We find out more about the local scene promoting body confidence, inclusivity and fearlessness.
If you’ve been browsing the BBC website this weekend, you may have noticed an unusual hybrid of speed skating, rugby and roller disco being streamed from a sports hall in Manchester. That will have been the third Roller Derby World Cup Final, in which USA beat Australia, watched by people across the globe. It’s also a scene that has been bubbling away in Hull for almost a decade, thanks to Hull’s Angels Roller Derby, also known as HARD, but what is it?
Roller derby is fast and furious, a full contact sport played on quad roller skates around a flat oval track. At first glance game play is anarchic as players appear to take chunks out of each other on wheels, but the rules are actually quite simple.
Two teams of five skaters take to the track and one player from each team – the jammer – tries to score points by lapping opposing skaters. The remaining four players – the blockers – try to stop the opposing jammer by using their hips, bum and shoulders, while also helping their own jammer through the melee. It’s predominantly played by women and players claim it is the fastest growing women’s sport in the UK.
“Roller derby is the only sport I have ever truly enjoyed,” says Frieda, a skater with HARD, Hull’s first roller derby team, founded in 2010.
“A mid-30s woman on roller skates, hitting other people for fun? It is my stress release after challenging days. It is my time away from being a mother and my support network.”
Modern roller derby is fairly new in the UK, but its history goes back to the 1930s, when mixed-gender couples would skate in endurance races on banked tracks in cities across the United States. The sport evolved throughout the 20th century to include contact before dying out in the 1980s. It was then revived in 2003 as an amateur sport in Austin, Texas by the Texas Rollergirls. Crucially, they transferred it to a flat track that could fit in a sports hall, making it much more accessible and roller derby has since spread across the world.
Where does the sport sit in conversations about culture, though?
The early days of the modern game were heavy on theatre: players wore homemade outfits and skated under puntastic nicknames, while music accompanied the action on track. This riot grrl feel was a hallmark of the game, but it was also more than an aesthetic.
“From the beginning roller derby was a full contact sport, played exclusively by women, who could move away from ideas of femininity that were imposed on us and grow,” says Connie ‘Wheelie’ Binns, another skater with HARD.
Players’ nicknames still exist and are more than just a fancy flourish, instead helping people to reveal their true identity, as HARD’s own ‘Wheelie Binns’ explains.
“Research into roller derby has suggested alter egos and names allow skaters to be themselves and be aggressive without repercussions,” says Connie. “It’s also a fun way that skaters can take on a new role.”
“It’s like our own superhero name,” adds Frieda, aka ‘F Bomb’. “And our super powers are our butts for blocking, or our sweet footwork for jamming.”

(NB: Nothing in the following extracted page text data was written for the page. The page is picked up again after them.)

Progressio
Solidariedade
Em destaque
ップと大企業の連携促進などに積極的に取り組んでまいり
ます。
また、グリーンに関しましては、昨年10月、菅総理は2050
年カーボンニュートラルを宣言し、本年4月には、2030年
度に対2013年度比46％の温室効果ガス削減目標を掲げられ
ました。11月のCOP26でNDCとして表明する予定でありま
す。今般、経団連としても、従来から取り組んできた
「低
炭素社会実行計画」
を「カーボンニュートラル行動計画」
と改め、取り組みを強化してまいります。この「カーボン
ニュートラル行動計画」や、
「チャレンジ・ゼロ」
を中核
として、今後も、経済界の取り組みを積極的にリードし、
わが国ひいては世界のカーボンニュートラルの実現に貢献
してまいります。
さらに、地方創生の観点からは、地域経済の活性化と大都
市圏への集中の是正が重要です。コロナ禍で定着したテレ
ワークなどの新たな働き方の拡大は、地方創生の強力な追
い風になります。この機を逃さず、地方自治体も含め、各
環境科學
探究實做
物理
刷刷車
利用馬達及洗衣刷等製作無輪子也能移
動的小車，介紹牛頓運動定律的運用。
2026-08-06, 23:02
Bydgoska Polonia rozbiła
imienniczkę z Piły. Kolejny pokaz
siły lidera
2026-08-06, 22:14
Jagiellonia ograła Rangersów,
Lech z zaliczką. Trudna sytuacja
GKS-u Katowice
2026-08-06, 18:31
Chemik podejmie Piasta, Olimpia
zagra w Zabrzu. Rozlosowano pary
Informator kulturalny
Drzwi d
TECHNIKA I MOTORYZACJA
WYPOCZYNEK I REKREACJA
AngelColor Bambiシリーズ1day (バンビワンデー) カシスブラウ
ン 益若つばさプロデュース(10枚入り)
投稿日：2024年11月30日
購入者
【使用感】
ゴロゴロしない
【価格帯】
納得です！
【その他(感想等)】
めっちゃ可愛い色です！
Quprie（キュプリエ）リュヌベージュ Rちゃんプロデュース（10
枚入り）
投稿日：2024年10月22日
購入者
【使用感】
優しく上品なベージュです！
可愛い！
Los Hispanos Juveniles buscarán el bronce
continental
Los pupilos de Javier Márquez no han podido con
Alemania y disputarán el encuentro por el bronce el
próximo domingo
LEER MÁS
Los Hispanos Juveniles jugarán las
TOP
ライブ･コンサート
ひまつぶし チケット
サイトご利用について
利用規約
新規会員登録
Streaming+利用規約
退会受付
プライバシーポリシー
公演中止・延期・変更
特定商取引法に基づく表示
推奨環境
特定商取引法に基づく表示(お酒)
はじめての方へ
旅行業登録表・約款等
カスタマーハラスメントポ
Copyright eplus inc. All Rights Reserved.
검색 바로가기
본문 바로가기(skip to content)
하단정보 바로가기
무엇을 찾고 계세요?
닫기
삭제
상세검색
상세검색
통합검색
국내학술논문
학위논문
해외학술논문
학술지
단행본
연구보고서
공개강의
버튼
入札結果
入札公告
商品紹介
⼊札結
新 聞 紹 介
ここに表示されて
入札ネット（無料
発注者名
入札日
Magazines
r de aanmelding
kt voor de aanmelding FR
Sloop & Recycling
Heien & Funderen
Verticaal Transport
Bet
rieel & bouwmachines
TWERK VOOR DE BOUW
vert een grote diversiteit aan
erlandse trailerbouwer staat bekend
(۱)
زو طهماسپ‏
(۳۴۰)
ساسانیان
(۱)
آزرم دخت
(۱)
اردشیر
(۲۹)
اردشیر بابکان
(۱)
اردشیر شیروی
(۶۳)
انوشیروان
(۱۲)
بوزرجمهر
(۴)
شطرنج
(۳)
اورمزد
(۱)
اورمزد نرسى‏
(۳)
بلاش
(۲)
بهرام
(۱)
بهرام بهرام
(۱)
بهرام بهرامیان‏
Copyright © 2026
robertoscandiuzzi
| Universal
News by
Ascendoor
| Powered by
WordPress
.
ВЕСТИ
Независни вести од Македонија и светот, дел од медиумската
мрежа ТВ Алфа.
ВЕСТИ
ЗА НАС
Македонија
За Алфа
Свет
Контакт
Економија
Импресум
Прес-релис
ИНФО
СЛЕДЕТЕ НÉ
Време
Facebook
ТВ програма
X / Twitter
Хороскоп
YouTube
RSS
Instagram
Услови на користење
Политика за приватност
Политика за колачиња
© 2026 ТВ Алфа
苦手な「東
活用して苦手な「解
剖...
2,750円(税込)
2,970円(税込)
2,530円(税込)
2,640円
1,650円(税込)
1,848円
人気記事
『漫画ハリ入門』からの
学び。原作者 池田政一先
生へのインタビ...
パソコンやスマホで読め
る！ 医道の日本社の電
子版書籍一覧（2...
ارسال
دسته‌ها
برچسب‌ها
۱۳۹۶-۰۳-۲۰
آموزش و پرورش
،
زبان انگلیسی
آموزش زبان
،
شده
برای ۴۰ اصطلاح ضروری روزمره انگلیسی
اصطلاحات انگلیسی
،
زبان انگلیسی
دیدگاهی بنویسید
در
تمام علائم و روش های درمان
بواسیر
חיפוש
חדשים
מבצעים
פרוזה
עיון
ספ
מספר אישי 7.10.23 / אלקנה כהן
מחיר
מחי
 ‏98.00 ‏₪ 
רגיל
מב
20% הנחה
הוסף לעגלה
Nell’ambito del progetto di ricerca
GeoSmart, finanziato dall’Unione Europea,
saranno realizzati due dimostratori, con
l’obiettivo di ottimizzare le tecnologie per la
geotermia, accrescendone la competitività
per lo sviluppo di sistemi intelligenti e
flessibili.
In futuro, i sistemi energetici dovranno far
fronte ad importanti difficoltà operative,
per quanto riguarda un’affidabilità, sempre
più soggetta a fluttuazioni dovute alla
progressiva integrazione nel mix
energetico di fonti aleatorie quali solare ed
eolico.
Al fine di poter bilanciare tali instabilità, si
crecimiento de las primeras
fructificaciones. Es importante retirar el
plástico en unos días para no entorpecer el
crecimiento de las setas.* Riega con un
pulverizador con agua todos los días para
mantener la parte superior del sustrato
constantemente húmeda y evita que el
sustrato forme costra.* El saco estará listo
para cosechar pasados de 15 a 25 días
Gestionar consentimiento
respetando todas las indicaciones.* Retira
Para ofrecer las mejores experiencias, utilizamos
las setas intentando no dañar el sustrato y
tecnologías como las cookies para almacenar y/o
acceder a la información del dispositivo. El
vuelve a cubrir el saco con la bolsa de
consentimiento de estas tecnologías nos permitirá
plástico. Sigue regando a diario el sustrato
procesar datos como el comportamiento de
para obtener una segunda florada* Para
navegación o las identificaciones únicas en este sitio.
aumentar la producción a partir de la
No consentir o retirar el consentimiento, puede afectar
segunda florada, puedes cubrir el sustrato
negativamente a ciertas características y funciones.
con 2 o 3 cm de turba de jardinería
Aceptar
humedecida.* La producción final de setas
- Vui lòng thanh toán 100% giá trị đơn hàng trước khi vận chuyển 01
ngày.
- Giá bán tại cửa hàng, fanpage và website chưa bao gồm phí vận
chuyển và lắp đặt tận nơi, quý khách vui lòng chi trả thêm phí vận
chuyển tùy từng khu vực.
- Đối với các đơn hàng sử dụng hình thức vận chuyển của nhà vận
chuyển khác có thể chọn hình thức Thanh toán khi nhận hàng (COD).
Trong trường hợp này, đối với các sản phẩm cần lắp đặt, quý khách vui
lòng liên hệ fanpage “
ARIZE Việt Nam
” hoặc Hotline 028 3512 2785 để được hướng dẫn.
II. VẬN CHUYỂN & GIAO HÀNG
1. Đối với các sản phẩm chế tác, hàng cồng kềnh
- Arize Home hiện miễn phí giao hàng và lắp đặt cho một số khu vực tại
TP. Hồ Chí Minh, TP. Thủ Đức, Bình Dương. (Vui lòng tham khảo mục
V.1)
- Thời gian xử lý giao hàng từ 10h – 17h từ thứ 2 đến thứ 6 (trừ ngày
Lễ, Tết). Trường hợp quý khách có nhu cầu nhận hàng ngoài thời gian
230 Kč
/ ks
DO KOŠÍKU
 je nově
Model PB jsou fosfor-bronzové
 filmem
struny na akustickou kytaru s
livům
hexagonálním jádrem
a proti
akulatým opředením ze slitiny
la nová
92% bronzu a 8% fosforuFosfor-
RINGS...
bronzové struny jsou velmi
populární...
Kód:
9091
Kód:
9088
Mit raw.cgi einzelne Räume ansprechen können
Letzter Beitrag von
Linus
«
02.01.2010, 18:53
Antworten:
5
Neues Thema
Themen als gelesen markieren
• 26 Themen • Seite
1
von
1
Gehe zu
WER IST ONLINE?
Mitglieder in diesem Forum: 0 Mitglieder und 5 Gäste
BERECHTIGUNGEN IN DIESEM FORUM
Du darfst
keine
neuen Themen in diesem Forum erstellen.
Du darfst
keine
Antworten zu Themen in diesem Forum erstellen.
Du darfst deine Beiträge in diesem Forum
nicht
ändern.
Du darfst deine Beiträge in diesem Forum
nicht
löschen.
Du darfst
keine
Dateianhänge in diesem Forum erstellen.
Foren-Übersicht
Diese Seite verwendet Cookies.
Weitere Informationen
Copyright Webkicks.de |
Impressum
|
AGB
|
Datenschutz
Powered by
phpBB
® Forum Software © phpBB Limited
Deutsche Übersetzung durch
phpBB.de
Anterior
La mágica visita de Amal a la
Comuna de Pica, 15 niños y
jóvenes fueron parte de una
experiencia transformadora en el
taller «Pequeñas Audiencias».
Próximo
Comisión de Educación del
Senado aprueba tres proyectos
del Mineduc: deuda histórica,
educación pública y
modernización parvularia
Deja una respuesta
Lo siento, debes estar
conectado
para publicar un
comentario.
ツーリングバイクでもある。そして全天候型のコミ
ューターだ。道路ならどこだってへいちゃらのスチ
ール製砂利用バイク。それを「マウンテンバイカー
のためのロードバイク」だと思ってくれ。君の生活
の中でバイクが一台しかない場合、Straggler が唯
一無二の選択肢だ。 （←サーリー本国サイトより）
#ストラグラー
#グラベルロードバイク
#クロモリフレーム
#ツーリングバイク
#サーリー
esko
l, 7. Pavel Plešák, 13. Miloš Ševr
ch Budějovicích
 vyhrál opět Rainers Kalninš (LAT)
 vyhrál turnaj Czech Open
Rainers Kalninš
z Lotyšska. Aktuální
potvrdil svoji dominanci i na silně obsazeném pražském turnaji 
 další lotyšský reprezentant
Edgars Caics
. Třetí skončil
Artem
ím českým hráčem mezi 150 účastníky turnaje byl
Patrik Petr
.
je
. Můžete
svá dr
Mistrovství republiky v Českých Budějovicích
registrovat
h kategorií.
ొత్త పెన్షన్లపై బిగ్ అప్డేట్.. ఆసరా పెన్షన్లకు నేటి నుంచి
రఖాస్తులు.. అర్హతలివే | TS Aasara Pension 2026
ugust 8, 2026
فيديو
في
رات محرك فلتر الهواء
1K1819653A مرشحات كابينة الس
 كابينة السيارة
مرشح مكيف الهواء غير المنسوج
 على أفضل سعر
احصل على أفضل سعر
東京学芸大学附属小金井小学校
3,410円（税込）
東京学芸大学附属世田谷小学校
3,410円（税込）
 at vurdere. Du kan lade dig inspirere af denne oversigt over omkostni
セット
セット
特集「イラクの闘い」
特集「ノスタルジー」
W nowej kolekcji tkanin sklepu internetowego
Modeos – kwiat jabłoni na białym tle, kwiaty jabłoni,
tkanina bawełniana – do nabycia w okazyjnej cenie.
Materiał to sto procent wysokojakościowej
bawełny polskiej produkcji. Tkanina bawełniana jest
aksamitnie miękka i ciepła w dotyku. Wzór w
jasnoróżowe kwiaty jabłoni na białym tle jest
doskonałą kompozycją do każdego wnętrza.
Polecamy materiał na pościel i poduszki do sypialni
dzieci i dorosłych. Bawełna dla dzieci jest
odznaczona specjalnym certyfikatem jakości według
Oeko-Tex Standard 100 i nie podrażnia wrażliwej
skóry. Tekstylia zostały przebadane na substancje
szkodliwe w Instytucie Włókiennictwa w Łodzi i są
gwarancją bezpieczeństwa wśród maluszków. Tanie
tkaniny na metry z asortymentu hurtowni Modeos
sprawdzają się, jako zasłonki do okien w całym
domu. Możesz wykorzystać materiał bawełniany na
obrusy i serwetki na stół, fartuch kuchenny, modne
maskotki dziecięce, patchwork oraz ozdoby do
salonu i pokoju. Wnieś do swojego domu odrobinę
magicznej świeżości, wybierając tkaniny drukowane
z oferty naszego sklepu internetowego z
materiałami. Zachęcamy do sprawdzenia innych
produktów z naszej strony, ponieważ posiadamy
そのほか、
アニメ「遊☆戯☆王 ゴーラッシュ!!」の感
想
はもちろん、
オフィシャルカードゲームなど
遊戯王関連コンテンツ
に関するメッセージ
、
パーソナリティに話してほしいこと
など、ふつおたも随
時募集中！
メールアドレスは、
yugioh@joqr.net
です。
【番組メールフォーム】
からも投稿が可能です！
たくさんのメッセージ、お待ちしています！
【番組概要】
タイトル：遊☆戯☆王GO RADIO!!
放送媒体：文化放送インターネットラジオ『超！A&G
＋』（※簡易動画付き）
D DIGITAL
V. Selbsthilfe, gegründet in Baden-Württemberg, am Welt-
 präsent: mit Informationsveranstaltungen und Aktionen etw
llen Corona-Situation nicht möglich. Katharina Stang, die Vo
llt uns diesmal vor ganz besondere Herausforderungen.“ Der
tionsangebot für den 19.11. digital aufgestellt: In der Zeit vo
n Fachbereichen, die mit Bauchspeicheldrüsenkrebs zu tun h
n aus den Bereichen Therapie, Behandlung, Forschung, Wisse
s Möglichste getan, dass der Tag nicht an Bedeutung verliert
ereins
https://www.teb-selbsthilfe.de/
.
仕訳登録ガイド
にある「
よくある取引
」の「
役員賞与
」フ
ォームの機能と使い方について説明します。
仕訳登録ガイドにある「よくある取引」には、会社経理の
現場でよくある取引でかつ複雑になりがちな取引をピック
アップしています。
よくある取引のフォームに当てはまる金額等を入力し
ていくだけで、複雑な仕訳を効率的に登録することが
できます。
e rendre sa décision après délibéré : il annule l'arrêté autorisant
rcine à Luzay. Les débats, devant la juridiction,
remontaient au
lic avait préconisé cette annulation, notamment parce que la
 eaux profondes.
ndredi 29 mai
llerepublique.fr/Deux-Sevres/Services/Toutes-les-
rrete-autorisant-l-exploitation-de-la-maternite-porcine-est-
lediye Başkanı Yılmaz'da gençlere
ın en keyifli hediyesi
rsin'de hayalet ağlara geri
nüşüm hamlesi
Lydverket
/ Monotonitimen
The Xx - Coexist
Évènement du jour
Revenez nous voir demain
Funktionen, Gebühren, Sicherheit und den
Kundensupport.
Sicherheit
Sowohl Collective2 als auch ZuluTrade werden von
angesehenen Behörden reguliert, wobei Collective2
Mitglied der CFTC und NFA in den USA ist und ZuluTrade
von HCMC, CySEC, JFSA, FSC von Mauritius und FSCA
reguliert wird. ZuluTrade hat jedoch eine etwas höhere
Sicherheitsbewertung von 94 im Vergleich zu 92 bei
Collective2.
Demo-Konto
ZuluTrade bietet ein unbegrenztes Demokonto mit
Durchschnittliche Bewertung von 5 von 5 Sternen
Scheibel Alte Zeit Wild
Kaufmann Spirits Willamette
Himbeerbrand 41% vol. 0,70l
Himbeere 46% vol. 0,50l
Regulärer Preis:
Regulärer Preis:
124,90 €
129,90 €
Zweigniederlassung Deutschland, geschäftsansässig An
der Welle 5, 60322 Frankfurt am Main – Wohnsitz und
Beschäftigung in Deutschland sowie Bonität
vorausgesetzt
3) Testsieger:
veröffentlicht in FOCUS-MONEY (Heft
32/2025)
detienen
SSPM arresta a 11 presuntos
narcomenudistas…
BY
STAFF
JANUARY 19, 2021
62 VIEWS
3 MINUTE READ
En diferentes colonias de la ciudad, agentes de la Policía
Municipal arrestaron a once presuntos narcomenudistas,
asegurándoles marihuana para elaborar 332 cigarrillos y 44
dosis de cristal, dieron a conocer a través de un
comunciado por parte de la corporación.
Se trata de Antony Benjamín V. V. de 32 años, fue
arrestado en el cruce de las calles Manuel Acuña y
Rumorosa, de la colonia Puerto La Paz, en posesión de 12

In that sense roller derby is as much a counter-cultural phenomenon as a minority sport. Roller derby may be less theatrical today but the feminist streak that drove its rebirth is as strong as ever, especially when it comes to body positivity and sexuality.
There is no body shaming in this sport; instead it’s a community which empowers you to love yourself because your body is your weapon.
“Our bodies are celebrated no matter what size,” says Frieda. “The bigger your behind, the better for getting in the way. Thick thighs are celebrated for strength and bony shoulders are perfect for getting you past blockers or catching a jammer.”
She continues, “One size fits all actually means one size fits all. There is no body shaming in this sport; instead it’s a community which empowers you to love yourself because your body is your weapon.”
Roller derby is also popular amongst LGBT people thanks to its welcoming and supportive sense of community.
That’s especially true for Connie: “I started playing roller derby to meet new people, but I stayed for a space that allowed me to be myself, something I had struggled to do for a while. I’ve known I was gay since I was young and I always felt like I had to be a certain way, but roller derby showed me there was no right or wrong way to be part of the LGBT community.”
“We get a chance to be ourselves instead and to be out in a community that doesn’t judge,” she says. “Roller derby is a giant family that just wants to make sure everyone in it is safe, loved and supported.”
Don’t let the strong sense of community mislead you, though. On track, players won’t hesitate to heap you on your backside in what is an incredibly athletic sport. It’s also mentally challenging, with players engaging both their attacking and defensive brains simultaneously.
If roller derby sounds like your kind of thing then HARD recruit new skaters throughout the year.
“We hold new intakes every 12 weeks and we coach you from scratch,” says Frieda. “Even if you have no experience of skating it is no problem, we will teach you.”